In the proposed MSF-GCN model, there are three core components: cosine similarity matrix fusion, heat kernel similarity matrix fusion and gated-fusion. To evaluate the contribution of three core components, we conduct experiments on different configuration of the MSF-GCN model as follows:

  • MSF-GCN-CS is our proposed MSF-GCN model which is only aggregated with the cosine similarity matrix.

  • MSF-GCN-HKS is our proposed MSF-GCN model which is only aggregated with the heat kernel similarity matrix.

  • MSF-GCN-GF is our proposed MSF-GCN model which removes the gated-fusion component and concatenates different feature representations between \(P_1\) and \(P_2\).

  • MSF-GCN-TS is our proposed MSF-GCN model which is aggregated with three matrices (cosine similarity, heat kernel and Pearson correlation coefficient).

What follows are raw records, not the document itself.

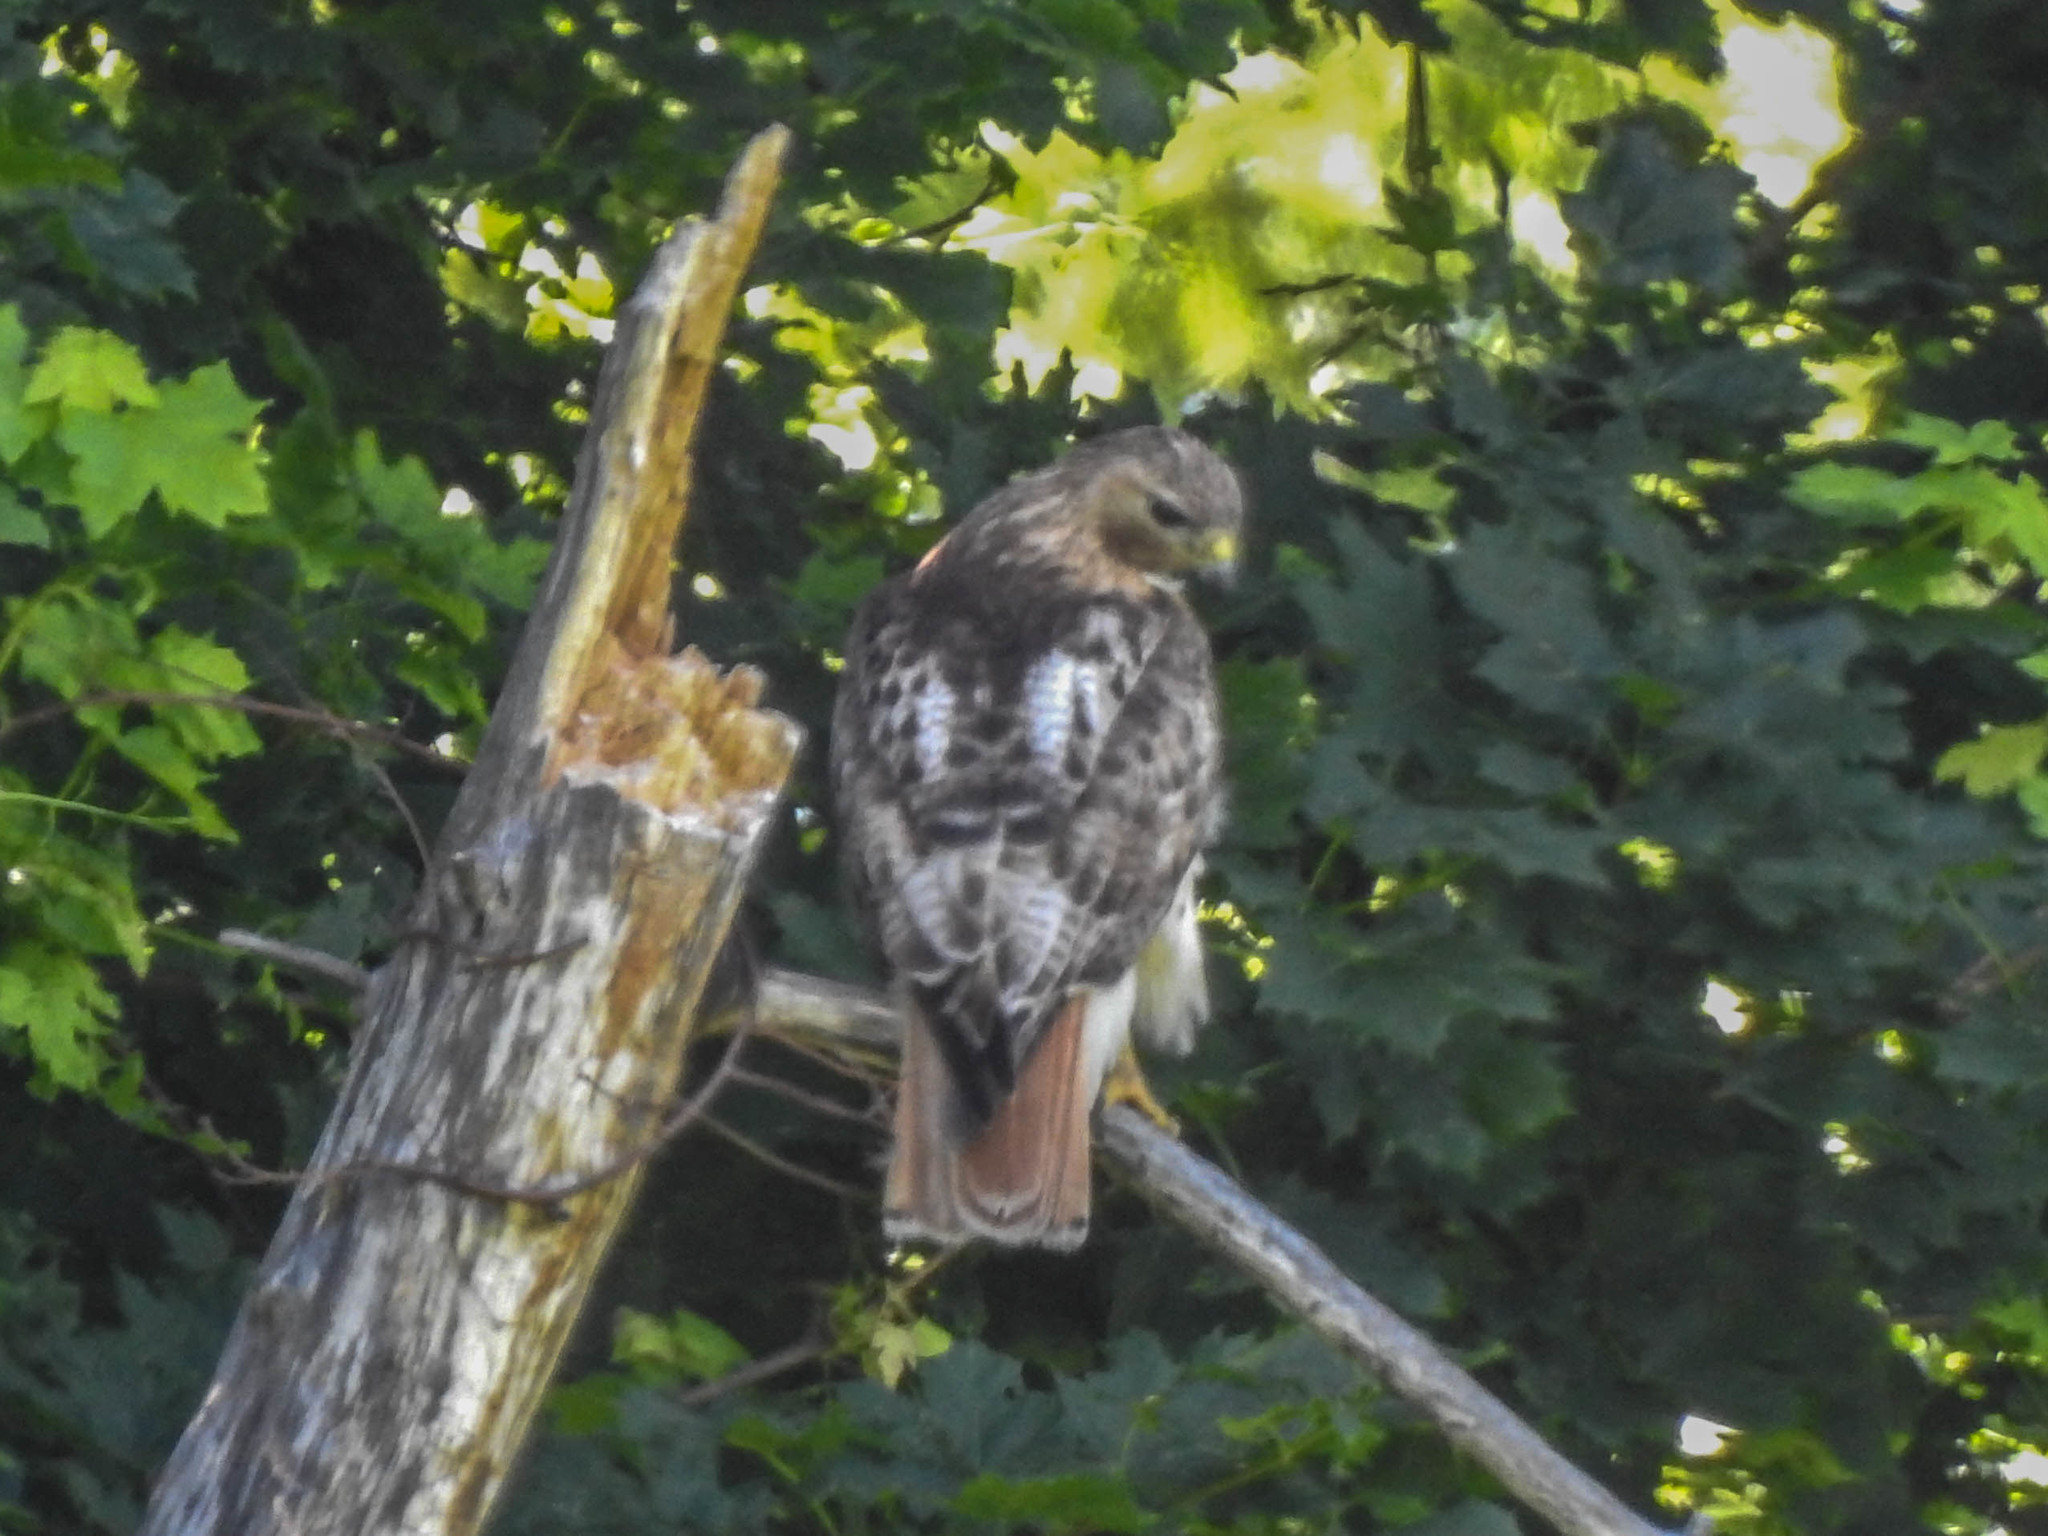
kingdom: Animalia
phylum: Chordata
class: Aves
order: Accipitriformes
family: Accipitridae
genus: Buteo
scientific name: Buteo jamaicensis
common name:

Table 3 Impact of three core components

Table 3 depicts the impact of different components. Note that we kept all other parameters fixed with the parameters setting in Sect. 4.1.3. We highlight the best results of all models in boldface. From the results in Table 3, we have four major observations as follows. First, without the multiple-similarity attributed graph construction, the performance of MSF-GCN decreases on four datasets. It demonstrates the effectiveness of the multiple-similarity attributed graph construction. It should be noted that node attributed similarity matrices play an important roles for node classification. Second, the different similarity matrices play a different role for different datasets. For example, cosine similarity matrix is more conducive to the application of bag-of-words attributes, while heat-kernel similarity matrix is good at the TF-IDF attributes. It validates the effectiveness of the proposed MSF-GCN architecture. Third, MSF-GCN with gated-fusion would bring more performance improvements the MSF-GCN without gated-fusion, which indicates that gated-fusion might be an important component. Forth,since different node attributed similarity matrices play different roles for node classification, the effect of aggregating more and more attributed similarity matrices shows a downward trend. This is determined by the upper limit of GCN or deep learning-based algorithms.

5 Conclusion

In this paper, we propose a novel graph convolutional network with multisimilarity attribute matrices fusion (i.e., MSF-GCN) for node classification. MSF-GCN is a deep and multiple component fusion framework that consists of three components: graph attention, multi-similarity attributed graph construction, fusion components. In particular, the framework constructs two k-nearest-neighbor (kNN) graphs based on node features X with two similarity measures. In addition, we apply the self-attention network to balance the disparity between the graph structure and node features for each similarity matrix. Our proposed approach outperforms the other state-of-the-art methods with different label rates. However, how to obtain the semantic information with semantic-paths and heterogeneous information [14] is still a challenge in node classification domain. Meanwhile, lack of explanation and suffering from high time complexity are common problems of the classification model. For future work, we intend to develop an explainable and scalable node classification model in social network applications.